(Instructions for the task)
Search the records for the string "Livro", and show each line where it appears.

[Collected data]
[Start of section]

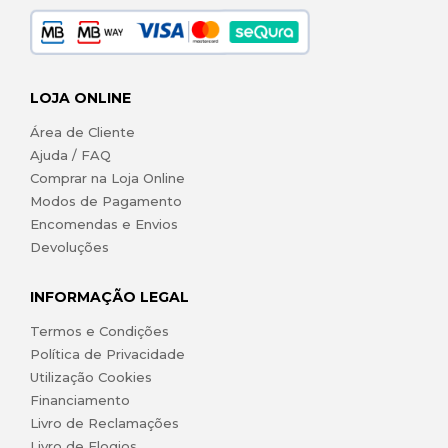
LOJA ONLINE
Área de Cliente
Ajuda / FAQ
Comprar na Loja Online
Modos de Pagamento
Encomendas e Envios
Devoluções
INFORMAÇÃO LEGAL
Termos e Condições
Política de Privacidade
Utilização Cookies
Financiamento
Livro de Reclamações
Livro de Elogios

[End of section]

(Response below)
Livro de Reclamações
Livro de Elogios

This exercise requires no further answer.